### What to produce:
Update the entries from the first line through the line containing "scientific name: Parthenocissus quinquefolia" by changing every "common name" to "vernacular name" and leaving all else untouched, and give back only those lines.

'''

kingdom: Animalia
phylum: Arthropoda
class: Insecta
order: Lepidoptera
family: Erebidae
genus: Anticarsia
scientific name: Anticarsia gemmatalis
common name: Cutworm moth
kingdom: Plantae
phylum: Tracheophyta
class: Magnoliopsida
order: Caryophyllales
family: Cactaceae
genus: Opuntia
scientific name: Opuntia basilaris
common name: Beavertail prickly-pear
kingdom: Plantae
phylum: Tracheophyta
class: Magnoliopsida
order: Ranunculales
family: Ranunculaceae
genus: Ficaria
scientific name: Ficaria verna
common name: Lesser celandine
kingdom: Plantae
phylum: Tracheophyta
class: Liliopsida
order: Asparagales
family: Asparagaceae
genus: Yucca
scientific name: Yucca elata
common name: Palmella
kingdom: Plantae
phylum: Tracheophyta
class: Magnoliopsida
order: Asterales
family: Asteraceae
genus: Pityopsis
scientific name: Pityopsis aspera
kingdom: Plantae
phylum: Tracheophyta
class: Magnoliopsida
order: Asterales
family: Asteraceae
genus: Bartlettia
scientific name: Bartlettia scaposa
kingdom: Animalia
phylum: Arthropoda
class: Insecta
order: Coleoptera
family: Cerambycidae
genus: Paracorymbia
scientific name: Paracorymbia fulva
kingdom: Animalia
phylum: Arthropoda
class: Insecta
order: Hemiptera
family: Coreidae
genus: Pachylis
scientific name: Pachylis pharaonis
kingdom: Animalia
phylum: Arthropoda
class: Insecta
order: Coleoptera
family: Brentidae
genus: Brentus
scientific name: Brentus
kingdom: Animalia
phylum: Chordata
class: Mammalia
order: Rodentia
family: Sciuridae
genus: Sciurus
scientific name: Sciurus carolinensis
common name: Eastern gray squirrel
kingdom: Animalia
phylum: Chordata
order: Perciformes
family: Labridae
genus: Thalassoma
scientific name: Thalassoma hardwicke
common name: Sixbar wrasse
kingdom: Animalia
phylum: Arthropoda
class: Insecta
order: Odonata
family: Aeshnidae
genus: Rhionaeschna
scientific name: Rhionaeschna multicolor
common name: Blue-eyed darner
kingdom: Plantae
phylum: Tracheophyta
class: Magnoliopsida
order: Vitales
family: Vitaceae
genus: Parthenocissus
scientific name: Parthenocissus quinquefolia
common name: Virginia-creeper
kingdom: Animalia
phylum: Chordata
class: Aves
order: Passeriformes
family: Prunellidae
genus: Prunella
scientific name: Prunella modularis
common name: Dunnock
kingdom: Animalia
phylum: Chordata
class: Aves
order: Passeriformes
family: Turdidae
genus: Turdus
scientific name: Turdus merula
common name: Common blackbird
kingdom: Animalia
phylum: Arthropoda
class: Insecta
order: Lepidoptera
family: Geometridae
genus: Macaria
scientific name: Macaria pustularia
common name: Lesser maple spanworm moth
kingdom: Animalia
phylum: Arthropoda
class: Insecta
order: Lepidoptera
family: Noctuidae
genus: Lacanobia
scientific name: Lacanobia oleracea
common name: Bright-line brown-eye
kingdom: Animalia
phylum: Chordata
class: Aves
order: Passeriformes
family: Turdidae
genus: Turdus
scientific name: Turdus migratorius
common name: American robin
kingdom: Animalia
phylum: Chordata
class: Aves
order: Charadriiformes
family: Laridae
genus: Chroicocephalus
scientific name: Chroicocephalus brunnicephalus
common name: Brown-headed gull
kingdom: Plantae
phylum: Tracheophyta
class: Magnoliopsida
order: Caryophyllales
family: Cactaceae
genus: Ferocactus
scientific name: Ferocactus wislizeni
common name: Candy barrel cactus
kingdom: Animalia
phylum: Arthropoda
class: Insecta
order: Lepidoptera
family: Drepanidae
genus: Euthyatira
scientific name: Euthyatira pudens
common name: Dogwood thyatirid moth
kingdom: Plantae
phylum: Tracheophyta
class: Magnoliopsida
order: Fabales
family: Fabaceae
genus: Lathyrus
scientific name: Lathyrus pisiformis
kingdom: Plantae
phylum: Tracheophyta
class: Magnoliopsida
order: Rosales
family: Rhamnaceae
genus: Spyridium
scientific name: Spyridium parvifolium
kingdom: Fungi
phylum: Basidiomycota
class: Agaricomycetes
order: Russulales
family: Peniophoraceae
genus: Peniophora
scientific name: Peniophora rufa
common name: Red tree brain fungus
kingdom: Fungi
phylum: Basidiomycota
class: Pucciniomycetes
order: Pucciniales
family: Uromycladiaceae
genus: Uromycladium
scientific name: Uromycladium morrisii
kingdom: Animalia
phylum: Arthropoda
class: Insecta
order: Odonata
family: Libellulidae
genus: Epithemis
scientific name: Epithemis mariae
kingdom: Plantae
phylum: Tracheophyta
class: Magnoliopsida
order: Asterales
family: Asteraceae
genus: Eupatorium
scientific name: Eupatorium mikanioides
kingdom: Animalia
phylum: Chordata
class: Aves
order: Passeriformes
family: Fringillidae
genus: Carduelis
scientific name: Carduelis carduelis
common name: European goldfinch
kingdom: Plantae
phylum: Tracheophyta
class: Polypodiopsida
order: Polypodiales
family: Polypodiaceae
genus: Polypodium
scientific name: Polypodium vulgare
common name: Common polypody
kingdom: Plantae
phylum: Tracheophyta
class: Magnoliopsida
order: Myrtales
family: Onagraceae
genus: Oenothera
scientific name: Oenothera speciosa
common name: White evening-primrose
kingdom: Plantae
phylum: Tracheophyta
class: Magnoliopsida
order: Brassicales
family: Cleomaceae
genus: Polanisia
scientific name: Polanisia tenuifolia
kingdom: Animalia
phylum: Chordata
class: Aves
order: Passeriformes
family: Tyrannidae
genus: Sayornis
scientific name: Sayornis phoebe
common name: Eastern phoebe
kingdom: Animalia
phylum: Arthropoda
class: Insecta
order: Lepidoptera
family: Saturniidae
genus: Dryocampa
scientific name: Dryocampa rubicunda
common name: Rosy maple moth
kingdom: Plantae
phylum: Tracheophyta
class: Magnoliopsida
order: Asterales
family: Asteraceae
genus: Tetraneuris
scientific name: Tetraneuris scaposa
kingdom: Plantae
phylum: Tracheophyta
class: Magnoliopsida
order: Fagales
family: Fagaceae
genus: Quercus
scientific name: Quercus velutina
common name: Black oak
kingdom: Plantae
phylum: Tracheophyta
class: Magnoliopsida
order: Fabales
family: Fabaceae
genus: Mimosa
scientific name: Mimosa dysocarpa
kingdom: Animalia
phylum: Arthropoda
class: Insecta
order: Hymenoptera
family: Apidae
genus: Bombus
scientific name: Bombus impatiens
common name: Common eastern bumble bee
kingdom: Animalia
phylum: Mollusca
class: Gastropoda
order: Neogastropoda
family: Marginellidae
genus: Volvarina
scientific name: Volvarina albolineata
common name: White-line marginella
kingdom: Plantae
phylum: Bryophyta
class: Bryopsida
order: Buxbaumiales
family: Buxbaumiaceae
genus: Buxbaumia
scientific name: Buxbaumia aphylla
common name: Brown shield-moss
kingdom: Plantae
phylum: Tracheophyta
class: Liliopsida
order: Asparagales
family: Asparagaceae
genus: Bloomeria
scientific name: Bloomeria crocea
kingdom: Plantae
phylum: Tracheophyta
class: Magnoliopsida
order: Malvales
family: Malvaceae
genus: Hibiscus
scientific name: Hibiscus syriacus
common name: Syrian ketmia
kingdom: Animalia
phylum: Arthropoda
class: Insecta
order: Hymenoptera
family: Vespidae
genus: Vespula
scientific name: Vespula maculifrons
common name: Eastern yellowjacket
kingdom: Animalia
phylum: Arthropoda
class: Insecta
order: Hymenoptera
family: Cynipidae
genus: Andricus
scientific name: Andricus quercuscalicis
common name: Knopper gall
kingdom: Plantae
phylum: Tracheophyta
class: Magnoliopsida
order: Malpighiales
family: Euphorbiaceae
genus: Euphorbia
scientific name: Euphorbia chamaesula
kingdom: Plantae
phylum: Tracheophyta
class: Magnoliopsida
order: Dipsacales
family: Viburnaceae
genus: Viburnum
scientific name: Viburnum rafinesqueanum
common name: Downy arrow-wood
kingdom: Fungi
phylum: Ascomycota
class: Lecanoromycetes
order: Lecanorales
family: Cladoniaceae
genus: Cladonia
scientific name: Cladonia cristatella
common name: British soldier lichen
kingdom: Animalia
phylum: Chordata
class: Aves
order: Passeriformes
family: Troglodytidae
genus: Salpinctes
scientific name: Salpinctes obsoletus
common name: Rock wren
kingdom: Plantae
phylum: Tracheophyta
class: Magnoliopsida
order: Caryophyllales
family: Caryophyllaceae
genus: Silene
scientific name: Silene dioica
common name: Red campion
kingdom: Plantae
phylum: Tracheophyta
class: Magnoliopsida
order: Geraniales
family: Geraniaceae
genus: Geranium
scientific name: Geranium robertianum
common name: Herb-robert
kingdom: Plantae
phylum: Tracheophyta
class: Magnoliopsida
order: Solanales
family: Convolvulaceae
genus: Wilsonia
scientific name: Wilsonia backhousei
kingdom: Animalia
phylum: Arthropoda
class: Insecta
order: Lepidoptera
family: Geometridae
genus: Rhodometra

'''

### Response:
kingdom: Animalia
phylum: Arthropoda
class: Insecta
order: Lepidoptera
family: Erebidae
genus: Anticarsia
scientific name: Anticarsia gemmatalis
vernacular name: Cutworm moth
kingdom: Plantae
phylum: Tracheophyta
class: Magnoliopsida
order: Caryophyllales
family: Cactaceae
genus: Opuntia
scientific name: Opuntia basilaris
vernacular name: Beavertail prickly-pear
kingdom: Plantae
phylum: Tracheophyta
class: Magnoliopsida
order: Ranunculales
family: Ranunculaceae
genus: Ficaria
scientific name: Ficaria verna
vernacular name: Lesser celandine
kingdom: Plantae
phylum: Tracheophyta
class: Liliopsida
order: Asparagales
family: Asparagaceae
genus: Yucca
scientific name: Yucca elata
vernacular name: Palmella
kingdom: Plantae
phylum: Tracheophyta
class: Magnoliopsida
order: Asterales
family: Asteraceae
genus: Pityopsis
scientific name: Pityopsis aspera
kingdom: Plantae
phylum: Tracheophyta
class: Magnoliopsida
order: Asterales
family: Asteraceae
genus: Bartlettia
scientific name: Bartlettia scaposa
kingdom: Animalia
phylum: Arthropoda
class: Insecta
order: Coleoptera
family: Cerambycidae
genus: Paracorymbia
scientific name: Paracorymbia fulva
kingdom: Animalia
phylum: Arthropoda
class: Insecta
order: Hemiptera
family: Coreidae
genus: Pachylis
scientific name: Pachylis pharaonis
kingdom: Animalia
phylum: Arthropoda
class: Insecta
order: Coleoptera
family: Brentidae
genus: Brentus
scientific name: Brentus
kingdom: Animalia
phylum: Chordata
class: Mammalia
order: Rodentia
family: Sciuridae
genus: Sciurus
scientific name: Sciurus carolinensis
vernacular name: Eastern gray squirrel
kingdom: Animalia
phylum: Chordata
order: Perciformes
family: Labridae
genus: Thalassoma
scientific name: Thalassoma hardwicke
vernacular name: Sixbar wrasse
kingdom: Animalia
phylum: Arthropoda
class: Insecta
order: Odonata
family: Aeshnidae
genus: Rhionaeschna
scientific name: Rhionaeschna multicolor
vernacular name: Blue-eyed darner
kingdom: Plantae
phylum: Tracheophyta
class: Magnoliopsida
order: Vitales
family: Vitaceae
genus: Parthenocissus
scientific name: Parthenocissus quinquefolia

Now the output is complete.